• What you will do:
Reproduce verbatim the stretch of lines from the one containing "## 52.丢掉虚荣心，否则你将活得敏感多疑而又小心翼翼" through the final line.

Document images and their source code
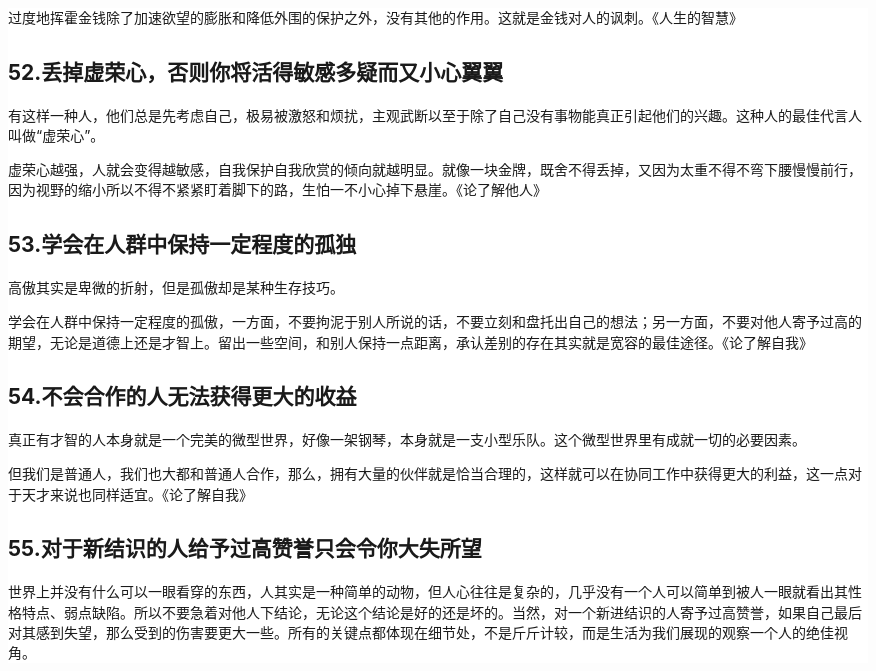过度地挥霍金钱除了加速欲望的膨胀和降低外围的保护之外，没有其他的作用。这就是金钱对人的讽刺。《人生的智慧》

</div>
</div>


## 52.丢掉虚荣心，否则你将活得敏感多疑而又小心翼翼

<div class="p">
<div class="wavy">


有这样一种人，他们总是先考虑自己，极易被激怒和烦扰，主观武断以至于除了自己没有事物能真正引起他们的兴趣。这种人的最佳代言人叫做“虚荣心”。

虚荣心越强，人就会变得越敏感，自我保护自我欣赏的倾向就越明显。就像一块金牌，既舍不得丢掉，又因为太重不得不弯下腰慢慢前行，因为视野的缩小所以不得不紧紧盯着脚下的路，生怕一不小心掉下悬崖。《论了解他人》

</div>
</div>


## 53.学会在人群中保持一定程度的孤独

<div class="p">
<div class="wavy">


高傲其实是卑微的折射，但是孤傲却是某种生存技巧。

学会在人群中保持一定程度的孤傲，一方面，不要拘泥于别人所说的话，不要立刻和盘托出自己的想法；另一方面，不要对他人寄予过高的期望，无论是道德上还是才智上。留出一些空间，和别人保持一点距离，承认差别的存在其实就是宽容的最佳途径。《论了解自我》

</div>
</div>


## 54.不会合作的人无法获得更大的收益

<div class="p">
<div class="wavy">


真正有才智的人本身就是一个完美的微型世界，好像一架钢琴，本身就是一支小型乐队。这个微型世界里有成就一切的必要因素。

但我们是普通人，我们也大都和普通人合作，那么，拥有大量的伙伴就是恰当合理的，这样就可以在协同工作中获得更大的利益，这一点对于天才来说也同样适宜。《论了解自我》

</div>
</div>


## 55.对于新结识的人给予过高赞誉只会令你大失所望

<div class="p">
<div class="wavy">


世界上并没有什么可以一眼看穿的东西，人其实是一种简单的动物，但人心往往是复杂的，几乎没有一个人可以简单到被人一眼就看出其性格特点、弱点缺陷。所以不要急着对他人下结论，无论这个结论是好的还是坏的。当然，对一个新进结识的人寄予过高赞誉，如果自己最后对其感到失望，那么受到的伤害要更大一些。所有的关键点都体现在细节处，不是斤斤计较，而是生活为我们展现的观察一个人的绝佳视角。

• Answer for the task:
## 52.丢掉虚荣心，否则你将活得敏感多疑而又小心翼翼

<div class="p">
<div class="wavy">


有这样一种人，他们总是先考虑自己，极易被激怒和烦扰，主观武断以至于除了自己没有事物能真正引起他们的兴趣。这种人的最佳代言人叫做“虚荣心”。

虚荣心越强，人就会变得越敏感，自我保护自我欣赏的倾向就越明显。就像一块金牌，既舍不得丢掉，又因为太重不得不弯下腰慢慢前行，因为视野的缩小所以不得不紧紧盯着脚下的路，生怕一不小心掉下悬崖。《论了解他人》

</div>
</div>


## 53.学会在人群中保持一定程度的孤独

<div class="p">
<div class="wavy">


高傲其实是卑微的折射，但是孤傲却是某种生存技巧。

学会在人群中保持一定程度的孤傲，一方面，不要拘泥于别人所说的话，不要立刻和盘托出自己的想法；另一方面，不要对他人寄予过高的期望，无论是道德上还是才智上。留出一些空间，和别人保持一点距离，承认差别的存在其实就是宽容的最佳途径。《论了解自我》

</div>
</div>


## 54.不会合作的人无法获得更大的收益

<div class="p">
<div class="wavy">


真正有才智的人本身就是一个完美的微型世界，好像一架钢琴，本身就是一支小型乐队。这个微型世界里有成就一切的必要因素。

但我们是普通人，我们也大都和普通人合作，那么，拥有大量的伙伴就是恰当合理的，这样就可以在协同工作中获得更大的利益，这一点对于天才来说也同样适宜。《论了解自我》

</div>
</div>


## 55.对于新结识的人给予过高赞誉只会令你大失所望

<div class="p">
<div class="wavy">


世界上并没有什么可以一眼看穿的东西，人其实是一种简单的动物，但人心往往是复杂的，几乎没有一个人可以简单到被人一眼就看出其性格特点、弱点缺陷。所以不要急着对他人下结论，无论这个结论是好的还是坏的。当然，对一个新进结识的人寄予过高赞誉，如果自己最后对其感到失望，那么受到的伤害要更大一些。所有的关键点都体现在细节处，不是斤斤计较，而是生活为我们展现的观察一个人的绝佳视角。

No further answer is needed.